Altering Evolution
Through Reading
'We were never born to read. Human beings invented reading only a few thousand years ago. And with this invention, we rearranged the very organization of our brain, which in turn expanded the ways we were able to think, which altered the intellectual evolution of our species. Reading is one of the single most remarkable inventions in history; the ability to record history is one of its consequences. Our ancestors' invention could come about only because of the human brain's extraordinary ability to make new connections among its existing structures, a process made possible by the brain's ability to be shaped by experience. This plasticity at the heart of the brain's design forms the basis for much of who we are, and who we might become...Learning to read is an almost miraculous story filled with many developmental processes that come together to give the child entry into the teeming underlife of word usable by the child.
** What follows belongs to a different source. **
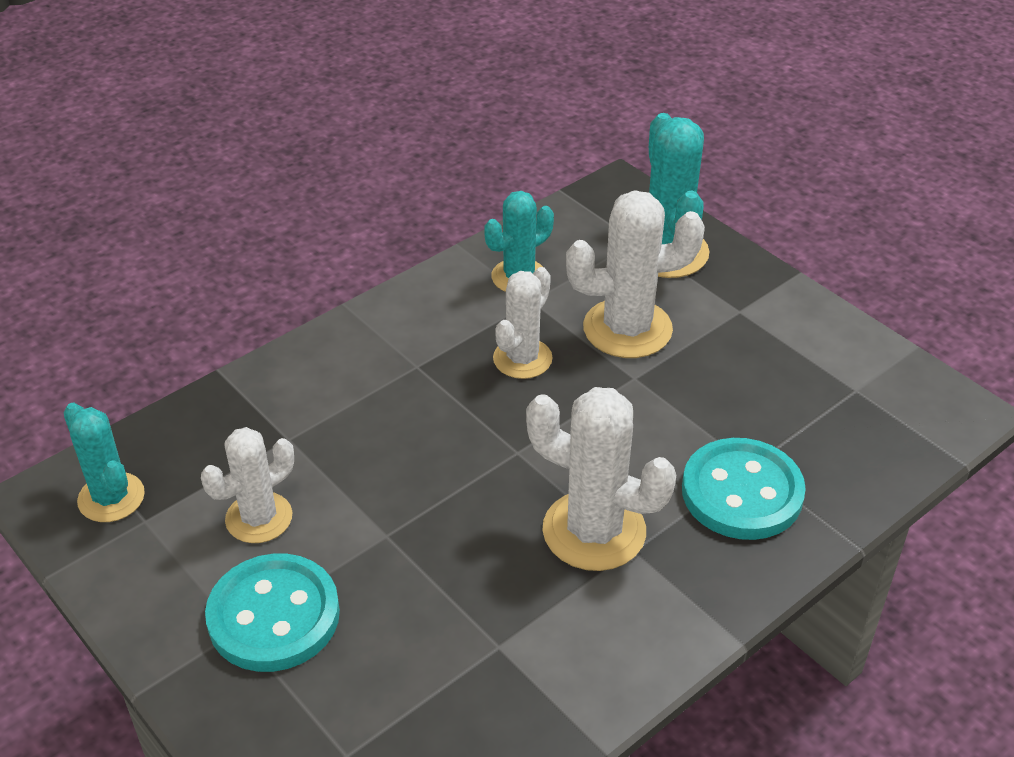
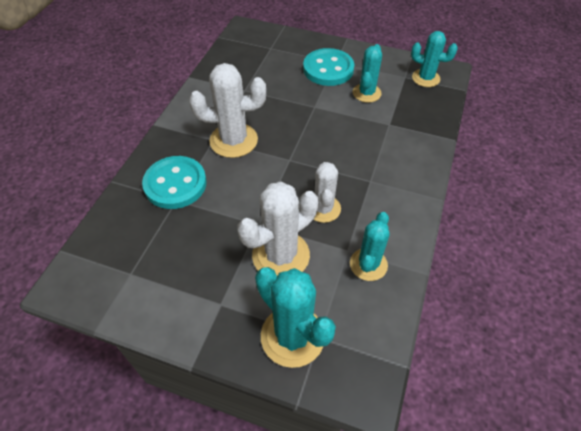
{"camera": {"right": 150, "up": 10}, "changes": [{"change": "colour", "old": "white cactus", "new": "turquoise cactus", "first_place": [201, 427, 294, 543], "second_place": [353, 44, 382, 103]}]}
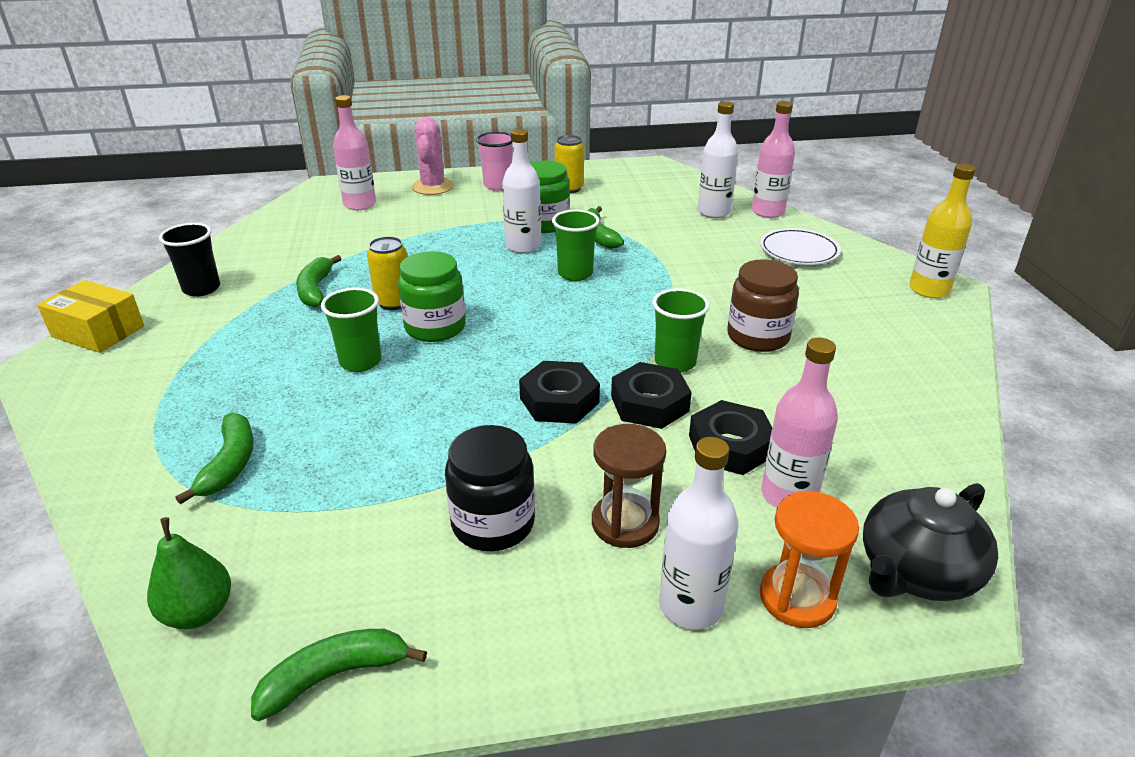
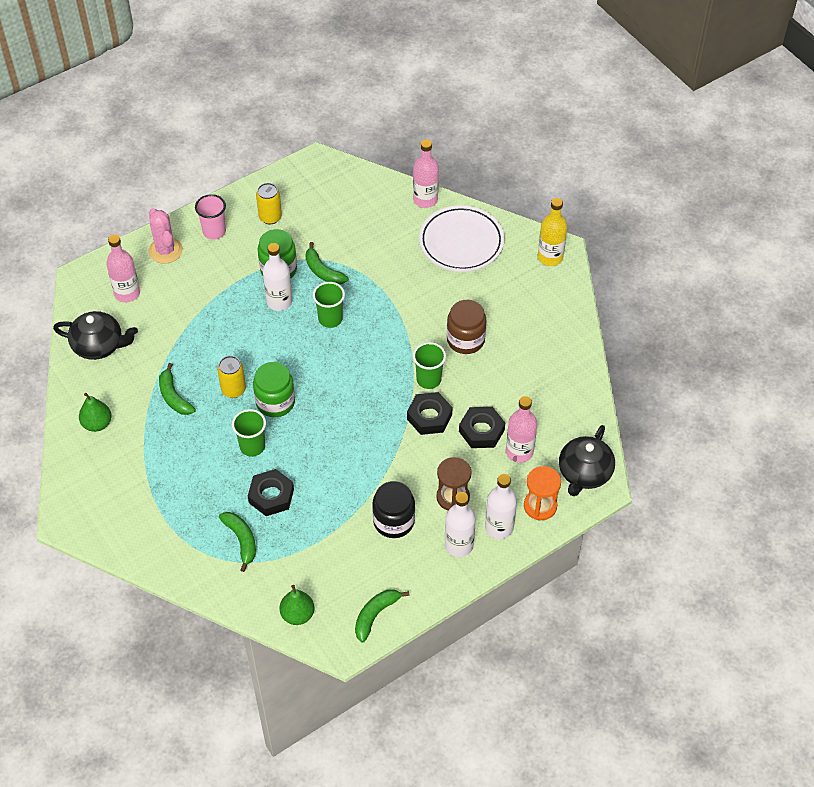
{"camera": {"right": -25, "up": 20}, "changes": [{"change": "appeared", "new": "black teapot", "second_place": [53, 311, 138, 360]}, {"change": "exchanged", "old": "black cup", "new": "green pear", "first_place": [159, 223, 220, 297], "second_place": [79, 393, 111, 432]}, {"change": "relocated", "old": "black nut", "first_place": [519, 361, 600, 424], "second_place": [248, 469, 294, 516]}, {"change": "size", "old": "white plate", "first_place": [760, 228, 841, 265], "second_place": [419, 205, 504, 272], "factor": 1.55}, {"change": "relocated", "old": "white bottle", "first_place": [698, 101, 738, 218], "second_place": [445, 492, 476, 557]}, {"change": "missing", "old": "yellow box", "first_place": [37, 280, 144, 353]}]}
Socrates and the ancient Indian scholars feared that reading words, rather than hearing and speaking them, would prevent our ability to know their many layers of meaning, sound, function and possibility. In fact, early reading exposes--during the moment of acquisition--how many of the multiple, older structures contribute to each layer as they come together to form the brain's new circuitry for reading. Studying the development of early reading allows us to peek into the underpinnings of our species' accomplishment, beginning with the interrelated processes that prepared the child in the first five years and that expand in different, predictable ways over the rest of the development of reading.'
--From Proust and the Squid--The Story and Science of the Reading Brain.